Cosa aveva decretato Dio riguardo alla mietitura in Levitico 23:22?
Il “per caso” del v. 3 è solo apparente. In quali situazioni che ho vissuto, un “caso” si è rivelato chiaramente opera del Signore?
Il saluto di Boaz ai mietitori e la loro risposta (v. 4) cosa mi dice su di loro (cfr. anche v. 12)?
Come posso descrivere l’impegno di Rut basandomi sul v. 7? Come valuto il mio modo di impegnarmi in ciò che mi viene affidato (lavoro, in famiglia, nello studio, nel servizio,ecc.)?
Le mie azioni non sono inosservate, e hanno conseguenze sia per me che per gli altri. Posso fare qualche esempio che ho vissuto (v. 11)?

28 marzo

Rut 2:14-23

Qual era il rapporto fra Naomi e Rut (vv. 14,18,23)?
In quali modi il comportamento di Boaz andava oltre i dettami della legge sulla mietitura in Levitico 23:22? In qualche modo il suo comportamento assomiglia a Cristo, in che senso?
“Circa un efa d’orzo” equivale a 13-18 kg.
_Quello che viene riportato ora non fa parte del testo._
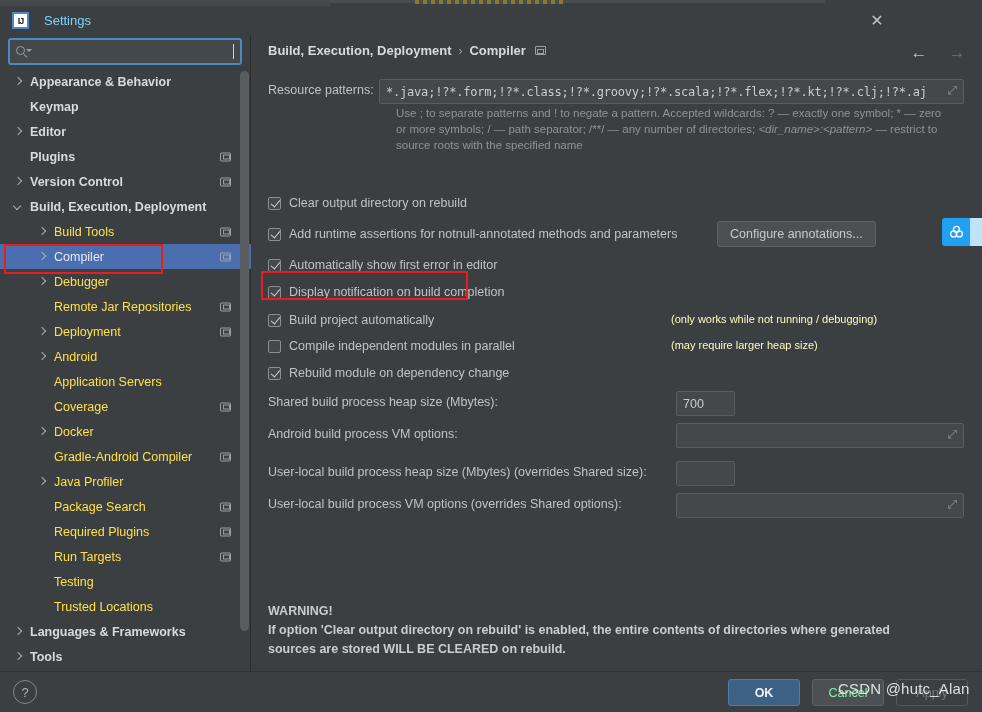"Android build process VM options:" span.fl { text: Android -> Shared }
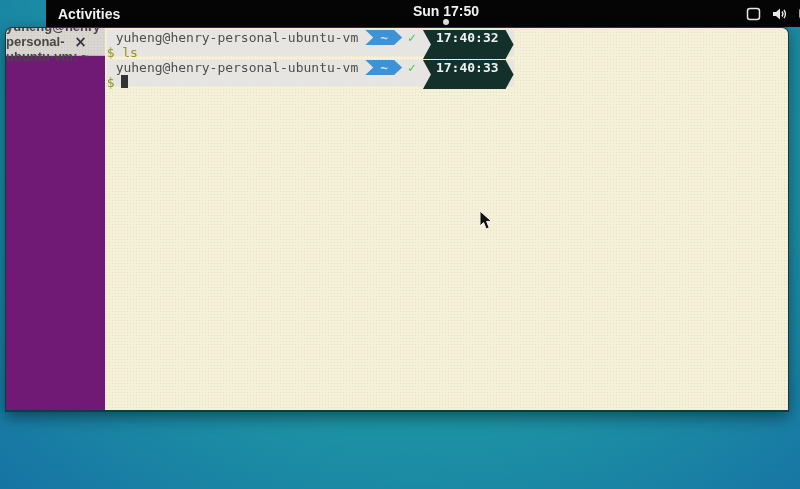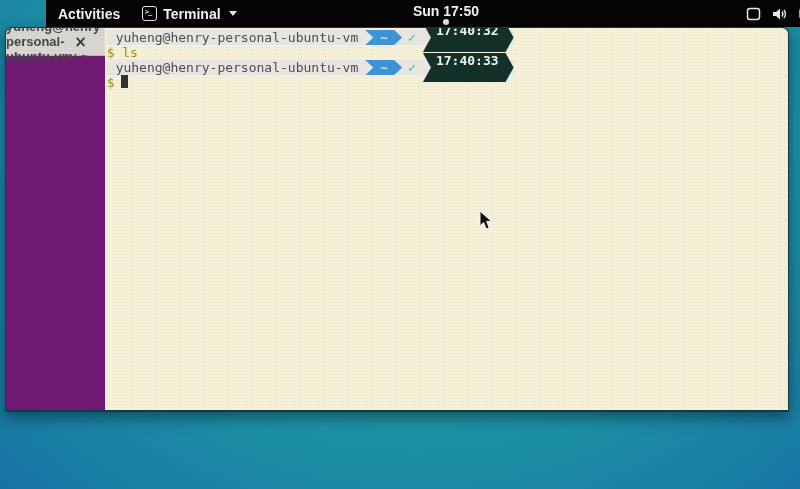"Terminal" div.appmenu { html: <div> <span></span> <span>Terminal</span> <span></span> </div> -> none }
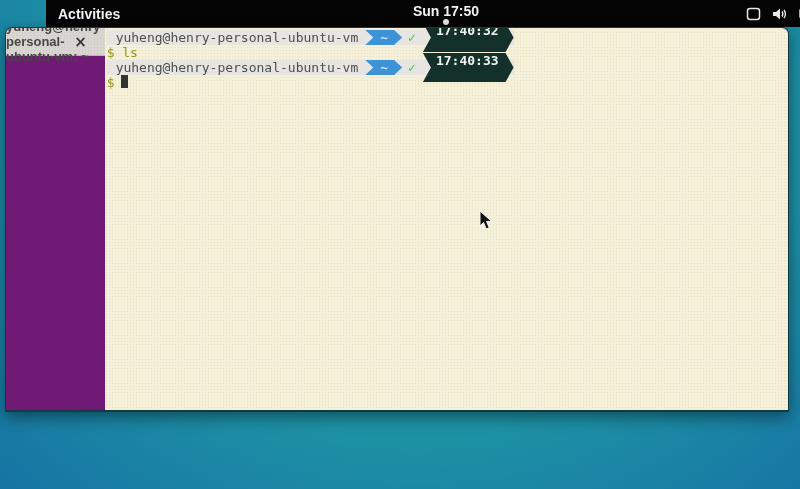"yuheng@henry-personal-ubuntu-vm" .pstrip { align-items: center -> flex-start; height: 15px -> 26px }
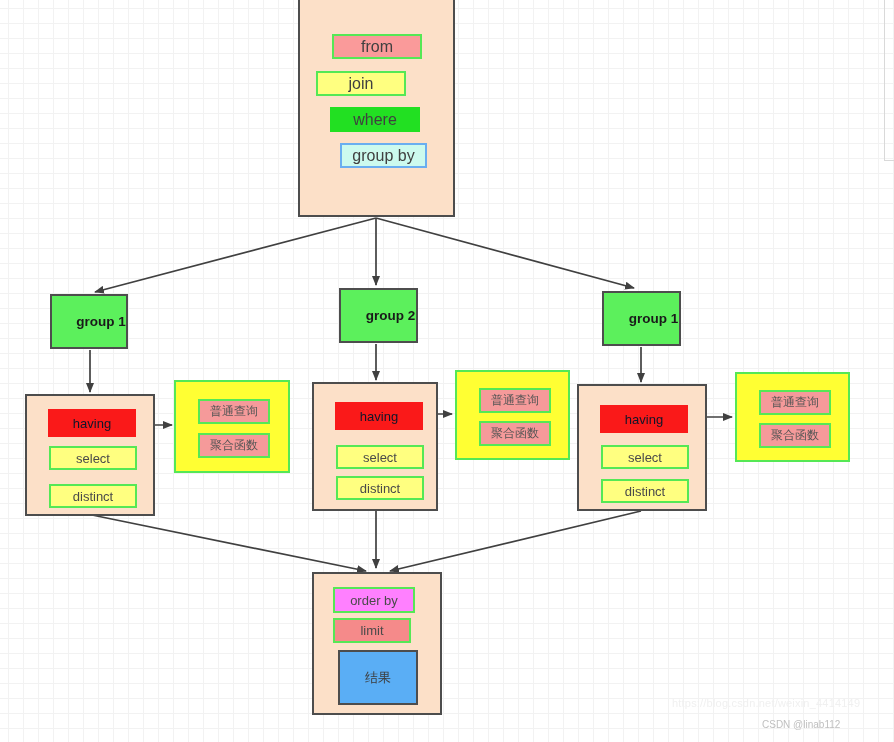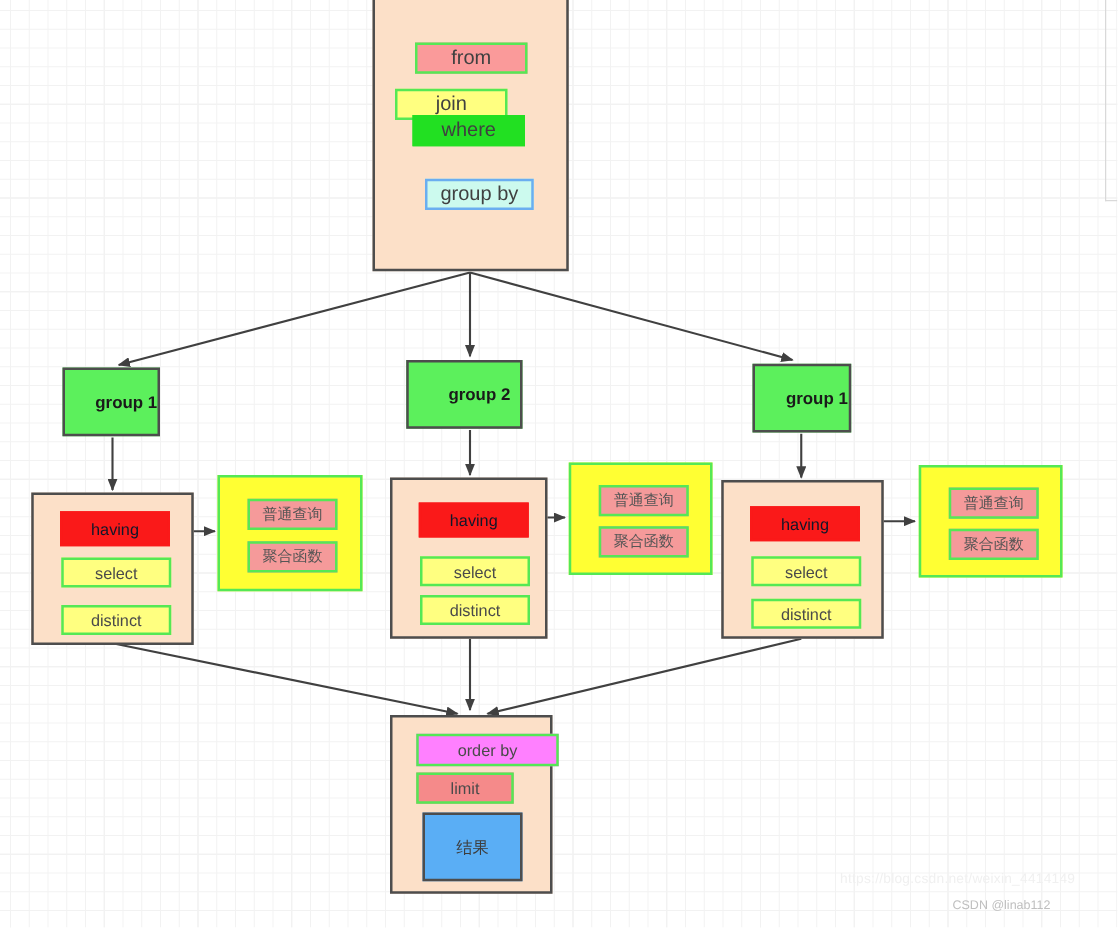"where" div.panel-inner { top: 98px -> 113px }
Mi sembra tanto o poco per un giorno intero di lavoro?
Il riscatto da parte del parente stretto (v. 20) è spiegato in Levitico 25:25,47-49.

29 marzo

Rut 3

Leggi Deuteronomio 25:5-10 sulla legge del levirato.
Con quali aggettivi posso descrivere il carattere di Boaz?
E quello di Rut (vv. 5,10,11)?
In 2:12 Boaz afferma che Rut era venuta a ripararsi sotto le ali del Dio d’Israele e prega che sia benedetta da Lui; nel capitolo 3 la risposta a questa preghiera comincia a prendere forma. Coprirsi col lembo del mantello di qualcuno era il modo legale di chiedere protezione.

30 marzo

Rut 4

Avendo rispettato le leggi sul riscatto, Boaz compra tutti gli averi di Elimelec, Rut compresa.
“Uno con il diritto di riscatto” (v. 14) vuoI dire “redentore”. Tutto il racconto illustra il Redentore futuro, quello che sarebbe venuto dalla famiglia di Davide (vv. 21,22).
Quali benefici ha portato la virtù e l’ubbidienza di Rut verso la suocera:
- a Rut stessa?
- alla suocera Naomi?
- a Boaz?
- al popolo d’Israele?
- a tutta l’umanità?

31 marzo

Considerazioni sul libro di RUT

Dio è sovrano. Tutta l'umanità ha tratto benefici dalla virtù e dall'ubbidienza di Rut verso la suocera, nella persona di Cristo. Questo non sarebbe mai accaduto, se Dio non avesse costretto Elimelec a emigrare a causa della carestia!

Al tempo dei Giudici non c’era un re in Israele, ma, come indica il nome del primo personaggio del libro di Rut (Elimelec = “Il mio Dio è re”) il Signore regnava. L’ultimo nome nel libro di Rut è Davide (4:22), il futuro re d’Israele. In 1 Samuele 8:7 è chiaro il rifiuto del popolo al governo di Dio. Ma Lui, nel suo infinito amore verso gli uomini, ha attuato un piano per regnare in Cristo, oggi nella vita dei suoi figli e in futuro su tutto e tutti (leggi Matteo 1:1; Luca 17:20,21; 1 Corinzi 15:24-28).

Prendi del tempo per lodare e ringraziare Dio per la sua sovranità e per il suo amore verso tutti gli uomini.